EXERCISE TEXT |
== == ==
This week, researchers around the Basin will give us their view of how their local area has fared in recent years and tell us whether the proposed plan will make things better or worse. Jonathan Sobels, Lecturer in Human Geography at Flinders University, spent the recent drought working with communities in South Australia’s Lower Lakes. Today he tells us their great fear is that they will lose their water again, thanks to a “politician-induced drought”.

A dry river isn’t just bad for the environment; it’s bad for communities too. Jonathan Sobels

The people of the Lower Murray and Lakes have experienced the most extreme circumstances of the recent drought and low flows in the Murray Darling Basin. Not only did the pumps and siphons of irrigators in the Lower Murray lose contact with the river, the irrigators of the Lower Lakes lost all access to water.

With the attendant complexities of inter-state and Commonwealth political river management, the people of the Lower Lakes were forced to deal with significant, disrupting uncertainty in their lives. The idea of the Basin Plan is welcomed; a deferred, “watered down” or even abandoned version of the Basin Plan is feared.
== == ==
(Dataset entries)
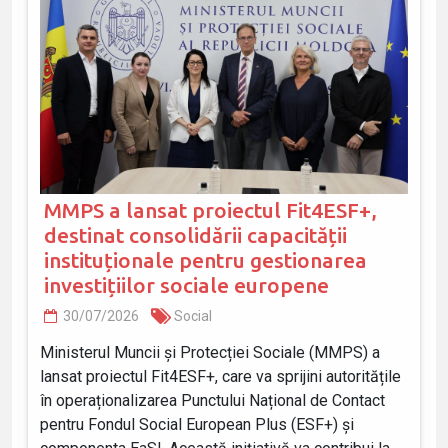
MMPS a lansat proiectul Fit4ESF+,
destinat consolidării capacității
instituționale pentru gestionarea
investițiilor sociale europene
30/07/2026
Social
Ministerul Muncii și Protecției Sociale (MMPS) a
lansat proiectul Fit4ESF+, care va sprijini autoritățile
în operaționalizarea Punctului Național de Contact
pentru Fondul Social European Plus (ESF+) și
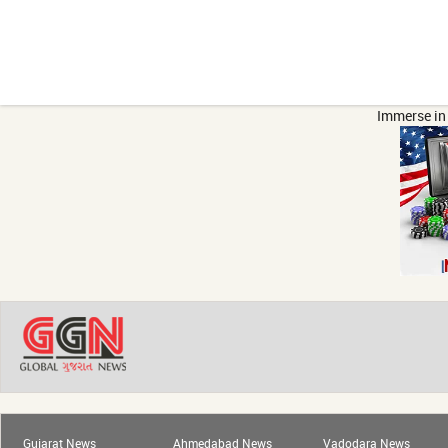
Immerse in 
Gujarat News
Ahmedabad News
Vadodara News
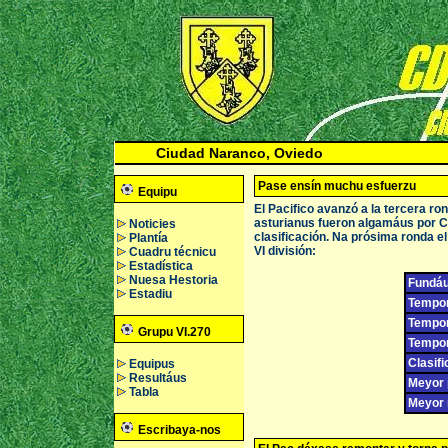
Ciudad Naranco, Oviedo
Pase ensín muchu esfuerzu
Equipu
El Pacifico avanzó a la tercera r
asturianus fueron algamáus por Ca
Noticies
clasificación. Na prósima ronda el 
Plantía
VI división:
Cuadru técnicu
Estadística
Nuesa Hestoria
Fundáu
Estadiu
Tempor
Tempor
Grupu VI.270
Tempor
Clasifi
Equipus
Resultáus
Meyor p
Tabla
Meyor 
Escribaya-nos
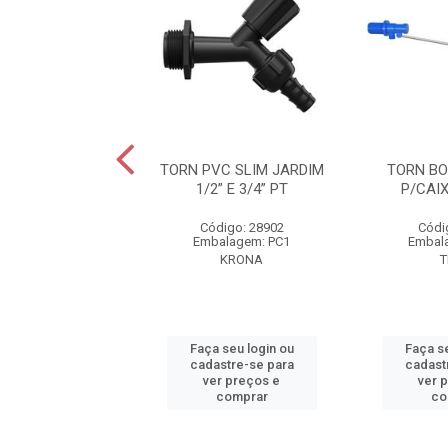
A PVC 1/2” E 3/4”
TORN PVC SLIM JARDIM
TORN BO
CX D'AGUA
1/2” E 3/4” PT
P/CAI
digo: 21149
Código: 28902
Códi
alagem: PC1
Embalagem: PC1
Embal
VIQUA
KRONA
T
 seu login ou
Faça seu login ou
Faça se
astre-se para
cadastre-se para
cadast
er preços e
ver preços e
ver 
comprar
comprar
co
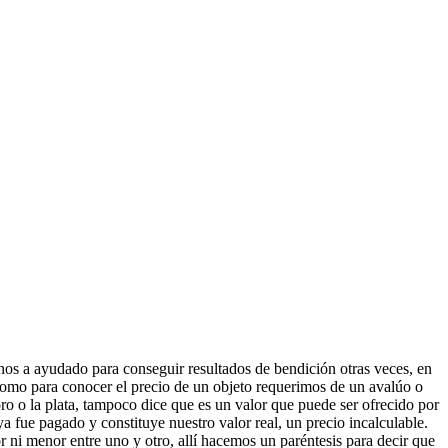
os a ayudado para conseguir resultados de bendición otras veces, en
 como para conocer el precio de un objeto requerimos de un avalúo o
oro o la plata, tampoco dice que es un valor que puede ser ofrecido por
 fue pagado y constituye nuestro valor real, un precio incalculable.
 ni menor entre uno y otro, allí hacemos un paréntesis para decir que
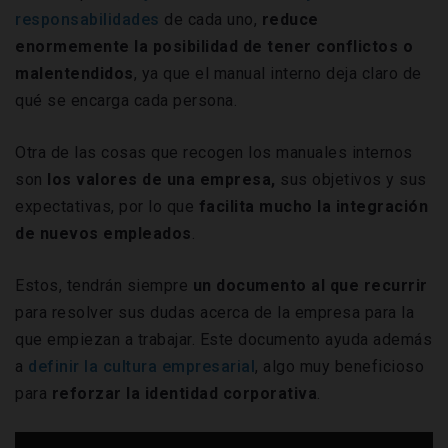
responsabilidades
de cada uno,
reduce
enormemente la posibilidad de tener conflictos o
malentendidos
, ya que el manual interno deja claro de
qué se encarga cada persona.
Otra de las cosas que recogen los manuales internos
son
los valores de una empresa,
sus objetivos y sus
expectativas, por lo que
facilita mucho la integración
de nuevos empleados
.
Estos, tendrán siempre
un documento al que recurrir
para resolver sus dudas acerca de la empresa para la
que empiezan a trabajar. Este documento ayuda además
a
definir la cultura empresarial
, algo muy beneficioso
para
reforzar la identidad corporativa
.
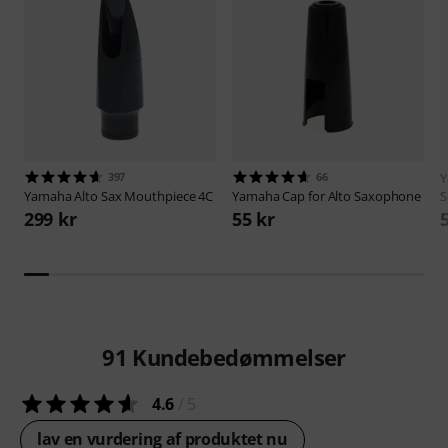
397
66
Yamaha
Alto Sax Mouthpiece 4C
Yamaha
Cap for Alto Saxophone
S
299 kr
55 kr
91
Kundebedømmelser
4.6
/ 5
lav en vurdering af produktet nu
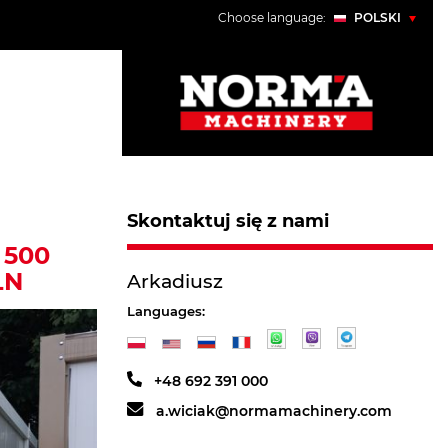
Choose language:
POLSKI
POLSKI
ENGLISH
УКРАЇНСЬКИЙ
РУССКИЙ
Skontaktuj się z nami
 500
LN
Arkadiusz
Languages:
+48 692 391 000
a.wiciak@normamachinery.com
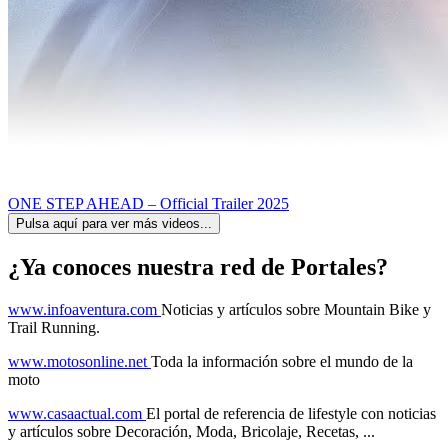
ONE STEP AHEAD – Official Trailer 2025
Pulsa aquí para ver más videos...
¿Ya conoces nuestra red de Portales?
www.infoaventura.com
Noticias y artículos sobre Mountain Bike y
Trail Running.
www.motosonline.net
Toda la información sobre el mundo de la
moto
www.casaactual.com
El portal de referencia de lifestyle con noticias
y artículos sobre Decoración, Moda, Bricolaje, Recetas, ...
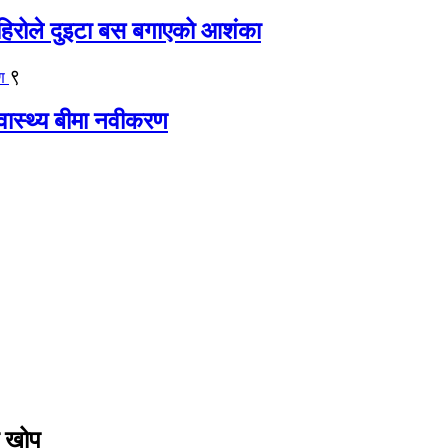
िरोले दुइटा बस बगाएको आशंका
९
्वास्थ्य बीमा नवीकरण
ो खोप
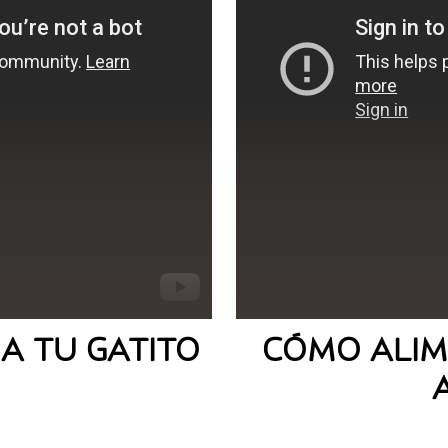
A TU GATITO
CÓMO ALIM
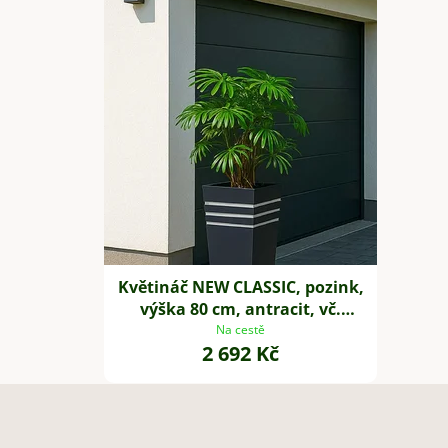
Květináč NEW CLASSIC, pozink,
výška 80 cm, antracit, vč.
zavlaž. systému
Na cestě
2 692 Kč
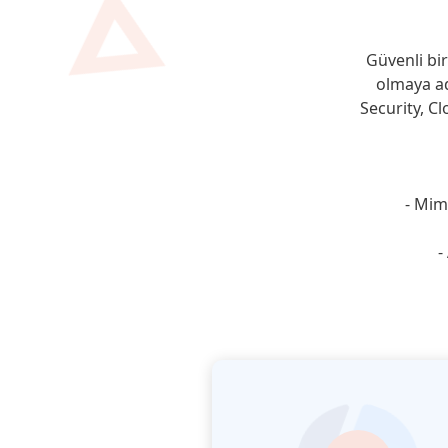
Güvenli bi
olmaya ada
Security, C
- Mim
-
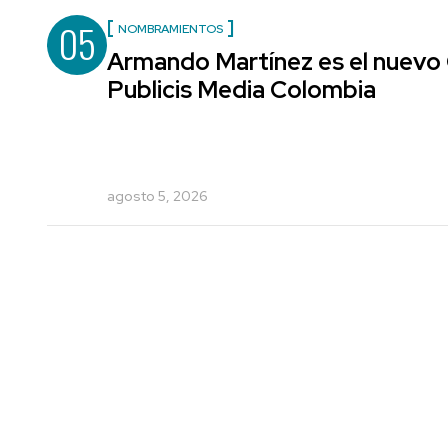
05
NOMBRAMIENTOS
Armando Martínez es el nuevo 
Publicis Media Colombia
agosto 5, 2026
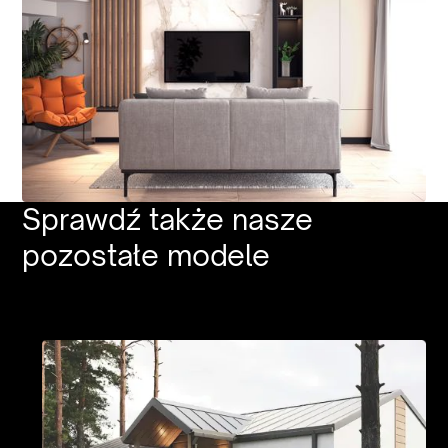
Sprawdź
także
nasze
pozostałe
modele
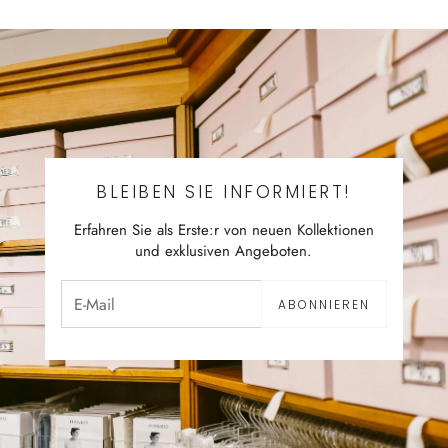
BLEIBEN SIE INFORMIERT!
Erfahren Sie als Erste:r von neuen Kollektionen
und exklusiven Angeboten.
ABONNIEREN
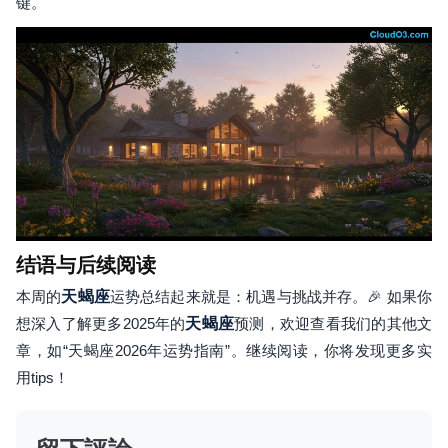
键。
结语与后续阅读
本周的
天蝎座
运势总结起来就是：机遇与挑战并存。🎉 如果你
想深入了解更多2025年的
天蝎座
预测，欢迎查看我们的其他文
章，如“天蝎座2026年运势指南”。继续阅读，你将发现更多实
用tips！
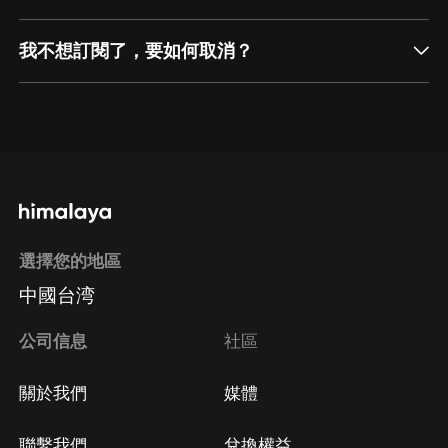
我不想訂閱了，要如何取消？
通過網頁端訂閱如何取消？
點擊這裡
通過手機端訂閱如何取消？
選擇您的地區
Apple Store取消訂閱
中國台湾
方法
Google Play取消訂閱方法
公司信息
社區
關於我們
媒體
聯繫我們
兌換權益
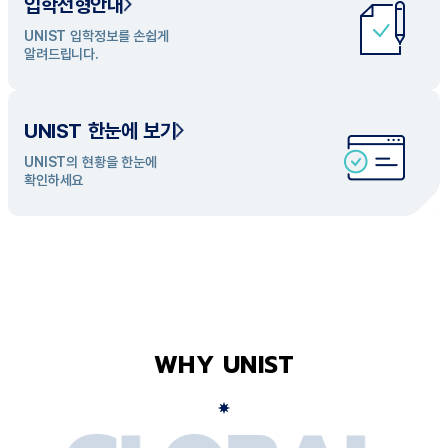
입학전형안내
UNIST 학과 소개
UNIST 입학정보를 손쉽게
UNIST의 개성있는 학과들을
알려드립니다.
탐색해 보세요
UNIST 한눈에 보기
UNIST의 현황을 한눈에
확인하세요
WHY UNIST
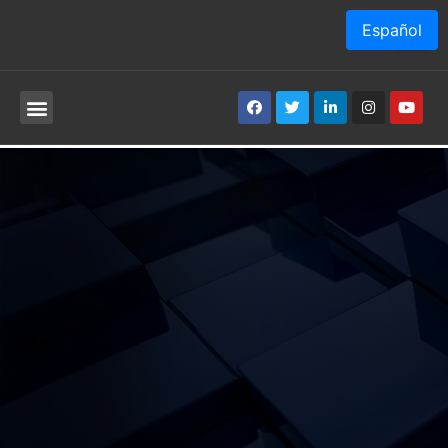
Español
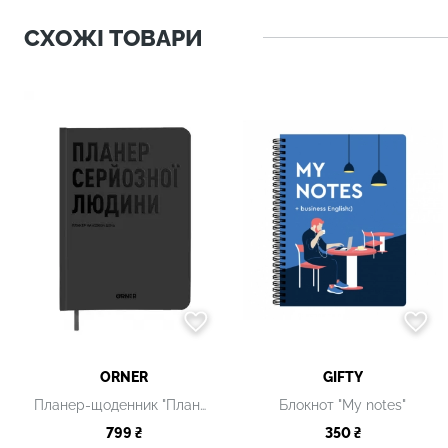
СХОЖІ ТОВАРИ
ORNER
GIFTY
Планер-щоденник "Планер серйозної людини"
Блокнот "My notes"
799 ₴
350 ₴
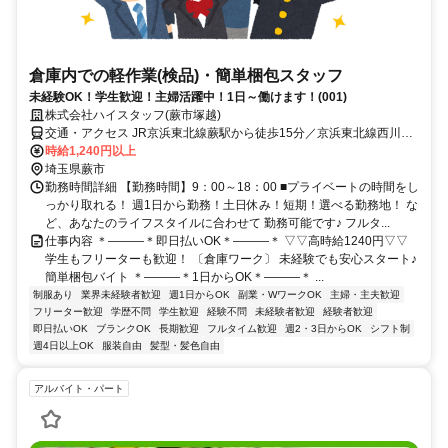
倉庫内での軽作業(検品)・簡単梱包スタッフ
未経験OK！学生歓迎！主婦活躍中！1日～働けます！(001)
株式会社ハイスタッフ(蕨市塚越)
交通・アクセス JR京浜東北線蕨駅から徒歩15分／京浜東北線西川口
駅からバス10分
時給1,240円以上
埼玉県蕨市
勤務時間詳細 【勤務時間】9：00～18：00 ■プライベートの時間をし
っかり取れる！ 週1日から勤務！土日休み！短期！選べる勤務地！ な
ど、あなたのライフスタイルに合わせて 勤務可能です♪ フルタ...
仕事内容 ＊―――＊即日払いOK＊―――＊ ▽▽高時給1240円▽▽
学生もフリーターも歓迎！ 〔倉庫ワーク〕 未経験でも安心スタート♪
簡単梱包バイト ＊―――＊1日からOK＊―――＊ ...
制服あり
業界未経験者歓迎
週1日からOK
副業・WワークOK
主婦・主夫歓迎
フリーター歓迎
学歴不問
学生歓迎
経験不問
未経験者歓迎
経験者歓迎
即日払いOK
ブランクOK
長期歓迎
フルタイム歓迎
週2・3日からOK
シフト制
週4日以上OK
服装自由
髪型・髪色自由
アルバイト・パート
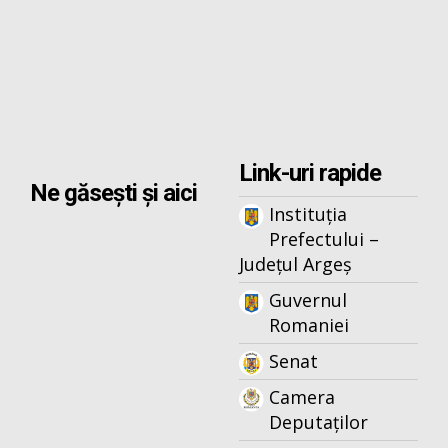
Link-uri rapide
Ne găsești și aici
Instituția
Prefectului –
Județul Argeș
Guvernul
Romaniei
Senat
Camera
Deputaților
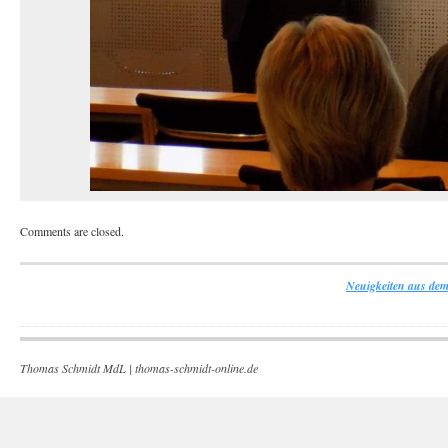
Comments are closed.
Neuigkeiten aus dem
Thomas Schmidt MdL |
thomas-schmidt-online.de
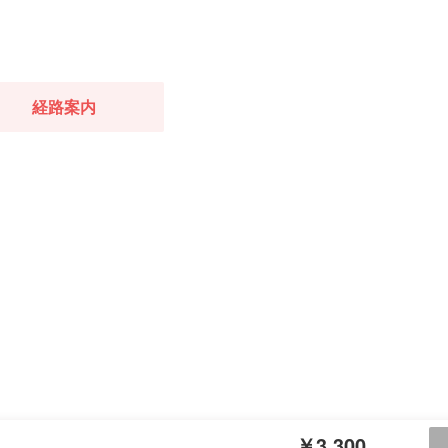
経路案内
￥3,300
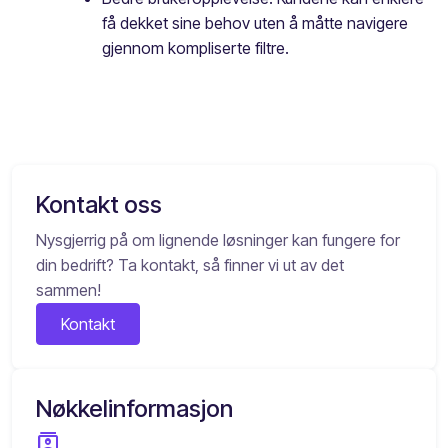
få dekket sine behov uten å måtte navigere
gjennom kompliserte filtre.
Kontakt oss
Nysgjerrig på om lignende løsninger kan fungere for
din bedrift? Ta kontakt, så finner vi ut av det
sammen!
Kontakt
Nøkkelinformasjon
contacts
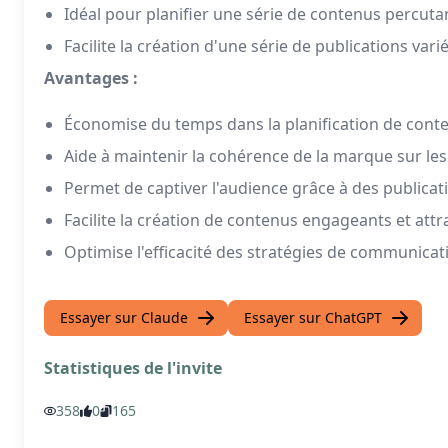
Idéal pour planifier une série de contenus percuta
Facilite la création d'une série de publications varié
Avantages :
Économise du temps dans la planification de cont
Aide à maintenir la cohérence de la marque sur les
Permet de captiver l'audience grâce à des publicati
Facilite la création de contenus engageants et attra
Optimise l'efficacité des stratégies de communicati
Essayer sur Claude
Essayer sur ChatGPT
Statistiques de l'invite
358
0
165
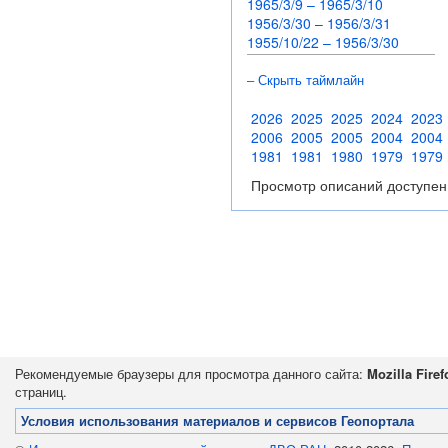
1965/3/9 – 1965/3/10
1956/3/30 – 1956/3/31
1955/10/22 – 1956/3/30
– Скрыть таймлайн
2026
2025
2025
2024
2023
2006
2005
2005
2004
2004
1981
1981
1980
1979
1979
Просмотр описаний доступен
Рекомендуемые браузеры для просмотра данного сайта:
Mozilla Firef
страниц.
Условия использования материалов и сервисов Геопортала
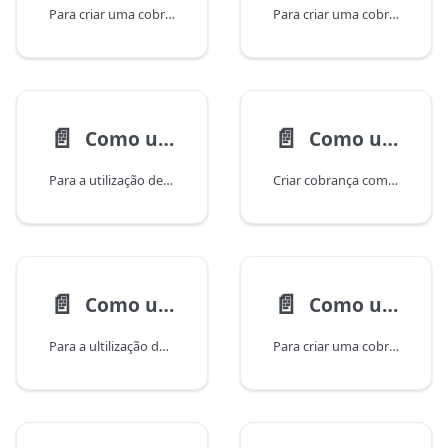
Para criar uma cobrança Pix, você utiliza o endpoint /api/v1/charge da API.
Para criar uma cobrança Pix com split para sub conta, você utiliza o endpoint /api/v1/charge da API.
📄️
📄️
Como usar a API para criar uma cobrança com split?
Como usar a API para criar uma cobrança com uma subconta atrelada?
Para a utilização dessa funcionalidade é necessário possuir a funcionalidade Split
Criar cobrança com uma subconta atrelada via API
📄️
📄️
Como usar a API para criar uma cobrança com woovi Parcelado?
Como usar a API para criar uma cobrança com vencimento, multa e juros (cobv)?
Para a ultilização dessa funcionalidade é necessário possuir a funcionalidade woovi Parcelado. Solicite o acesso via chat pela plataforma pelo link.
Para criar uma cobrança Pix com vencimento, multa e juros, você utiliza o endpoint /api/v1/charge da API.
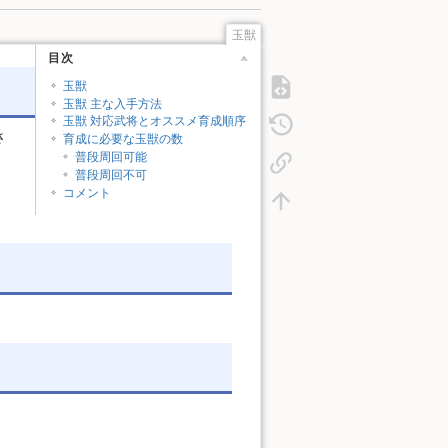
玉獣
目次
玉獣
玉獣 主な入手方法
玉獣 対応武将とオススメ育成順序
さ
育成に必要な玉獣の数
普段周回可能
普段周回不可
コメント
== == ==
EXPLORE THE MATERIAL |
A – Revise the drought article from "A dry river" to "access to water.", putting "growers" in place of "irrigators" each time it occurs.
B – List every distinct geographic place or region the drought article names with a proper name.
The dataset entries aren't needed for any of the tasks.

RESPONSES FOR EACH TASK |
A –
A dry river isn’t just bad for the environment; it’s bad for communities too. Jonathan Sobels

The people of the Lower Murray and Lakes have experienced the most extreme circumstances of the recent drought and low flows in the Murray Darling Basin. Not only did the pumps and siphons of growers in the Lower Murray lose contact with the river, the growers of the Lower Lakes lost all access to water.

B –
- South Australia
- Lower Lakes
- Lower Murray
- Murray Darling Basin (also called "the Basin")